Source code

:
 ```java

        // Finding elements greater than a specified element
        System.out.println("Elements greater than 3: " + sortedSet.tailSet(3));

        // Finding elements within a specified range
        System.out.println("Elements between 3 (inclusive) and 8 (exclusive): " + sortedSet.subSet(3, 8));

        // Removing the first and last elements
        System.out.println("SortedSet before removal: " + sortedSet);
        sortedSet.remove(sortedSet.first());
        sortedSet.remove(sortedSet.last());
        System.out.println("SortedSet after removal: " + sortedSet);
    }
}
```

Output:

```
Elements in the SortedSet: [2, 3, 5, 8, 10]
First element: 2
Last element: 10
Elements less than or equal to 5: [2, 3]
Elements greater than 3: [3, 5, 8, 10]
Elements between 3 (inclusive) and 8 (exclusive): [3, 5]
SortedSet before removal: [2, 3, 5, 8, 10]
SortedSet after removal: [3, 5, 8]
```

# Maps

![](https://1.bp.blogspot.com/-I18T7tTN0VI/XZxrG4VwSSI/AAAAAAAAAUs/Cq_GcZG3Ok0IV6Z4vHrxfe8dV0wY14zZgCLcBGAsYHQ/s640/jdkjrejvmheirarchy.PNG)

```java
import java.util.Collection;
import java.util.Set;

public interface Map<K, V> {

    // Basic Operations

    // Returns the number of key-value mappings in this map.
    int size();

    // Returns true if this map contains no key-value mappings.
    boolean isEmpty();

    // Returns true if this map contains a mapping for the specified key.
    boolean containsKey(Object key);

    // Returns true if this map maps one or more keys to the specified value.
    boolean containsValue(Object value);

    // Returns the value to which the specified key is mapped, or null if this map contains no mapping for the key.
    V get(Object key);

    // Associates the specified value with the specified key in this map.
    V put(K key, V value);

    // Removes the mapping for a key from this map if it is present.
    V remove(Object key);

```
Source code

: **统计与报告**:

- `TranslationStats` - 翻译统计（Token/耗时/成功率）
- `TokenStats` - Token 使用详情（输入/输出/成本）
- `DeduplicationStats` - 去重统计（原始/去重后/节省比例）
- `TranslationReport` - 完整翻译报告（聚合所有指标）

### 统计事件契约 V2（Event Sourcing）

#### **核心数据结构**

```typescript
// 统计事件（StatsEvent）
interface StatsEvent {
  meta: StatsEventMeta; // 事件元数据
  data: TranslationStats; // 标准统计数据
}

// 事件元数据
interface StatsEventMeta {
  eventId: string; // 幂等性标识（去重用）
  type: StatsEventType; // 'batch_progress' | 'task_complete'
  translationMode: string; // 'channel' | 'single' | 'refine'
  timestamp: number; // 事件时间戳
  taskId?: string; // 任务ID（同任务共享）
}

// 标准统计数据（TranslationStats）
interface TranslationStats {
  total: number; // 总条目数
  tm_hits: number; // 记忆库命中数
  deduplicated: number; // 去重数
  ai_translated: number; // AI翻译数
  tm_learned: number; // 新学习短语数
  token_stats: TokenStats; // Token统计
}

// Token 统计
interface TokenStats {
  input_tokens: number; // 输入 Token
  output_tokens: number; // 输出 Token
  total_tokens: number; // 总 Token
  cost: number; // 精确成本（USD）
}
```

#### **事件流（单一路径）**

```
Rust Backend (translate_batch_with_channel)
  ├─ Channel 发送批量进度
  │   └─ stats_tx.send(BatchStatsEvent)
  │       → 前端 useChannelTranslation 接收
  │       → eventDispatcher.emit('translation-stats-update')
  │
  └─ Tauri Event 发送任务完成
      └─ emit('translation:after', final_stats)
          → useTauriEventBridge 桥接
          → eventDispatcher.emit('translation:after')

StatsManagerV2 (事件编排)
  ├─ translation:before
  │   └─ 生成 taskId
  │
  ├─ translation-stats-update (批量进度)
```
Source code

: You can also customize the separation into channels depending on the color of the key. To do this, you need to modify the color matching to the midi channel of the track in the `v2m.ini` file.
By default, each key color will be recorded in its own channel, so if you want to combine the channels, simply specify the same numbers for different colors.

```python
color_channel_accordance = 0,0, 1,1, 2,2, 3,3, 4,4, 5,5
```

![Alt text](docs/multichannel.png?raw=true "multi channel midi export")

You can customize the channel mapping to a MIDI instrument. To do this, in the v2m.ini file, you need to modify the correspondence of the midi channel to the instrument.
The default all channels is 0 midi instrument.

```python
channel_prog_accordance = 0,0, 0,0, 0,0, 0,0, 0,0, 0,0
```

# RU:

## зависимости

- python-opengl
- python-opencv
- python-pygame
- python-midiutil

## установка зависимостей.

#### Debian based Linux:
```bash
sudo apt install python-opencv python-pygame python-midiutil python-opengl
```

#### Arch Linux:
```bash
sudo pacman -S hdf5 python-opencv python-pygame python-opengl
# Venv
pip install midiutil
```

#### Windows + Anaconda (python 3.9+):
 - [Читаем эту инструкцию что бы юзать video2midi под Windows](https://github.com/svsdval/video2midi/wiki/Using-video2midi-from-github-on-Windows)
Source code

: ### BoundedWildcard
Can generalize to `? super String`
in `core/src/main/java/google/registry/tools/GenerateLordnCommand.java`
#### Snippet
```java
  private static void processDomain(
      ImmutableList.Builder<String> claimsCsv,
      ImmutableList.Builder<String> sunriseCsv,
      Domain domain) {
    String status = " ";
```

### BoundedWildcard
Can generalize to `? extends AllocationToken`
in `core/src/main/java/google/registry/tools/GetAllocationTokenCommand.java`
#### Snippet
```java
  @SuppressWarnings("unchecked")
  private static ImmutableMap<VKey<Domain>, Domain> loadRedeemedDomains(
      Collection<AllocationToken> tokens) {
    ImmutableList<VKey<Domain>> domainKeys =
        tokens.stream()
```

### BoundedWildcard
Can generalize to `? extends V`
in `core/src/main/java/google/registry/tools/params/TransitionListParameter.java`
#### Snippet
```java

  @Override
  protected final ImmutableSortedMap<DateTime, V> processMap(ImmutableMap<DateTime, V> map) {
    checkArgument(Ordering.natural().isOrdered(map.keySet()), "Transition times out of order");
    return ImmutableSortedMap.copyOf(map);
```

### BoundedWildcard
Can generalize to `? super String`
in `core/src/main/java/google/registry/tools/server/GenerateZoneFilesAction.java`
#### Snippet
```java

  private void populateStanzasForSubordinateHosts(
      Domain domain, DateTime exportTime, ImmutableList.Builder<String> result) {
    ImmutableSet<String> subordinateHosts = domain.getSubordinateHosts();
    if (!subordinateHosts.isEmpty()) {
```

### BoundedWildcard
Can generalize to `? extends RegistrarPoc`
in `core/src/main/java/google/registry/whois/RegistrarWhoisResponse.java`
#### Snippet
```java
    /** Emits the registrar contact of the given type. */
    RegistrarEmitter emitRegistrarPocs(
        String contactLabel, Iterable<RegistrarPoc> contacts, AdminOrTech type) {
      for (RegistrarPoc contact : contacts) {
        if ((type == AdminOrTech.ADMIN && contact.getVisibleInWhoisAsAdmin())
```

WHAT TO WORK ON
Each entry is to be given again, exactly as it stands.

REPLY
Source code

:
 ```java

        // Finding elements greater than a specified element
        System.out.println("Elements greater than 3: " + sortedSet.tailSet(3));

        // Finding elements within a specified range
        System.out.println("Elements between 3 (inclusive) and 8 (exclusive): " + sortedSet.subSet(3, 8));

        // Removing the first and last elements
        System.out.println("SortedSet before removal: " + sortedSet);
        sortedSet.remove(sortedSet.first());
        sortedSet.remove(sortedSet.last());
        System.out.println("SortedSet after removal: " + sortedSet);
    }
}
```

Output:

```
Elements in the SortedSet: [2, 3, 5, 8, 10]
First element: 2
Last element: 10
Elements less than or equal to 5: [2, 3]
Elements greater than 3: [3, 5, 8, 10]
Elements between 3 (inclusive) and 8 (exclusive): [3, 5]
SortedSet before removal: [2, 3, 5, 8, 10]
SortedSet after removal: [3, 5, 8]
```

# Maps

![](https://1.bp.blogspot.com/-I18T7tTN0VI/XZxrG4VwSSI/AAAAAAAAAUs/Cq_GcZG3Ok0IV6Z4vHrxfe8dV0wY14zZgCLcBGAsYHQ/s640/jdkjrejvmheirarchy.PNG)

```java
import java.util.Collection;
import java.util.Set;

public interface Map<K, V> {

    // Basic Operations

    // Returns the number of key-value mappings in this map.
    int size();

    // Returns true if this map contains no key-value mappings.
    boolean isEmpty();

    // Returns true if this map contains a mapping for the specified key.
    boolean containsKey(Object key);

    // Returns true if this map maps one or more keys to the specified value.
    boolean containsValue(Object value);

    // Returns the value to which the specified key is mapped, or null if this map contains no mapping for the key.
    V get(Object key);

    // Associates the specified value with the specified key in this map.
    V put(K key, V value);

    // Removes the mapping for a key from this map if it is present.
    V remove(Object key);

```
Source code

: **统计与报告**:

- `TranslationStats` - 翻译统计（Token/耗时/成功率）
- `TokenStats` - Token 使用详情（输入/输出/成本）
- `DeduplicationStats` - 去重统计（原始/去重后/节省比例）
- `TranslationReport` - 完整翻译报告（聚合所有指标）

### 统计事件契约 V2（Event Sourcing）

#### **核心数据结构**

```typescript
// 统计事件（StatsEvent）
interface StatsEvent {
  meta: StatsEventMeta; // 事件元数据
  data: TranslationStats; // 标准统计数据
}

// 事件元数据
interface StatsEventMeta {
  eventId: string; // 幂等性标识（去重用）
  type: StatsEventType; // 'batch_progress' | 'task_complete'
  translationMode: string; // 'channel' | 'single' | 'refine'
  timestamp: number; // 事件时间戳
  taskId?: string; // 任务ID（同任务共享）
}

// 标准统计数据（TranslationStats）
interface TranslationStats {
  total: number; // 总条目数
  tm_hits: number; // 记忆库命中数
  deduplicated: number; // 去重数
  ai_translated: number; // AI翻译数
  tm_learned: number; // 新学习短语数
  token_stats: TokenStats; // Token统计
}

// Token 统计
interface TokenStats {
  input_tokens: number; // 输入 Token
  output_tokens: number; // 输出 Token
  total_tokens: number; // 总 Token
  cost: number; // 精确成本（USD）
}
```

#### **事件流（单一路径）**

```
Rust Backend (translate_batch_with_channel)
  ├─ Channel 发送批量进度
  │   └─ stats_tx.send(BatchStatsEvent)
  │       → 前端 useChannelTranslation 接收
  │       → eventDispatcher.emit('translation-stats-update')
  │
  └─ Tauri Event 发送任务完成
      └─ emit('translation:after', final_stats)
          → useTauriEventBridge 桥接
          → eventDispatcher.emit('translation:after')

StatsManagerV2 (事件编排)
  ├─ translation:before
  │   └─ 生成 taskId
  │
  ├─ translation-stats-update (批量进度)
```
Source code

: You can also customize the separation into channels depending on the color of the key. To do this, you need to modify the color matching to the midi channel of the track in the `v2m.ini` file.
By default, each key color will be recorded in its own channel, so if you want to combine the channels, simply specify the same numbers for different colors.

```python
color_channel_accordance = 0,0, 1,1, 2,2, 3,3, 4,4, 5,5
```

![Alt text](docs/multichannel.png?raw=true "multi channel midi export")

You can customize the channel mapping to a MIDI instrument. To do this, in the v2m.ini file, you need to modify the correspondence of the midi channel to the instrument.
The default all channels is 0 midi instrument.

```python
channel_prog_accordance = 0,0, 0,0, 0,0, 0,0, 0,0, 0,0
```

# RU:

## зависимости

- python-opengl
- python-opencv
- python-pygame
- python-midiutil

## установка зависимостей.

#### Debian based Linux:
```bash
sudo apt install python-opencv python-pygame python-midiutil python-opengl
```

#### Arch Linux:
```bash
sudo pacman -S hdf5 python-opencv python-pygame python-opengl
# Venv
pip install midiutil
```

#### Windows + Anaconda (python 3.9+):
 - [Читаем эту инструкцию что бы юзать video2midi под Windows](https://github.com/svsdval/video2midi/wiki/Using-video2midi-from-github-on-Windows)
Source code

: ### BoundedWildcard
Can generalize to `? super String`
in `core/src/main/java/google/registry/tools/GenerateLordnCommand.java`
#### Snippet
```java
  private static void processDomain(
      ImmutableList.Builder<String> claimsCsv,
      ImmutableList.Builder<String> sunriseCsv,
      Domain domain) {
    String status = " ";
```

### BoundedWildcard
Can generalize to `? extends AllocationToken`
in `core/src/main/java/google/registry/tools/GetAllocationTokenCommand.java`
#### Snippet
```java
  @SuppressWarnings("unchecked")
  private static ImmutableMap<VKey<Domain>, Domain> loadRedeemedDomains(
      Collection<AllocationToken> tokens) {
    ImmutableList<VKey<Domain>> domainKeys =
        tokens.stream()
```

### BoundedWildcard
Can generalize to `? extends V`
in `core/src/main/java/google/registry/tools/params/TransitionListParameter.java`
#### Snippet
```java

  @Override
  protected final ImmutableSortedMap<DateTime, V> processMap(ImmutableMap<DateTime, V> map) {
    checkArgument(Ordering.natural().isOrdered(map.keySet()), "Transition times out of order");
    return ImmutableSortedMap.copyOf(map);
```

### BoundedWildcard
Can generalize to `? super String`
in `core/src/main/java/google/registry/tools/server/GenerateZoneFilesAction.java`
#### Snippet
```java

  private void populateStanzasForSubordinateHosts(
      Domain domain, DateTime exportTime, ImmutableList.Builder<String> result) {
    ImmutableSet<String> subordinateHosts = domain.getSubordinateHosts();
    if (!subordinateHosts.isEmpty()) {
```

### BoundedWildcard
Can generalize to `? extends RegistrarPoc`
in `core/src/main/java/google/registry/whois/RegistrarWhoisResponse.java`
#### Snippet
```java
    /** Emits the registrar contact of the given type. */
    RegistrarEmitter emitRegistrarPocs(
        String contactLabel, Iterable<RegistrarPoc> contacts, AdminOrTech type) {
      for (RegistrarPoc contact : contacts) {
        if ((type == AdminOrTech.ADMIN && contact.getVisibleInWhoisAsAdmin())
```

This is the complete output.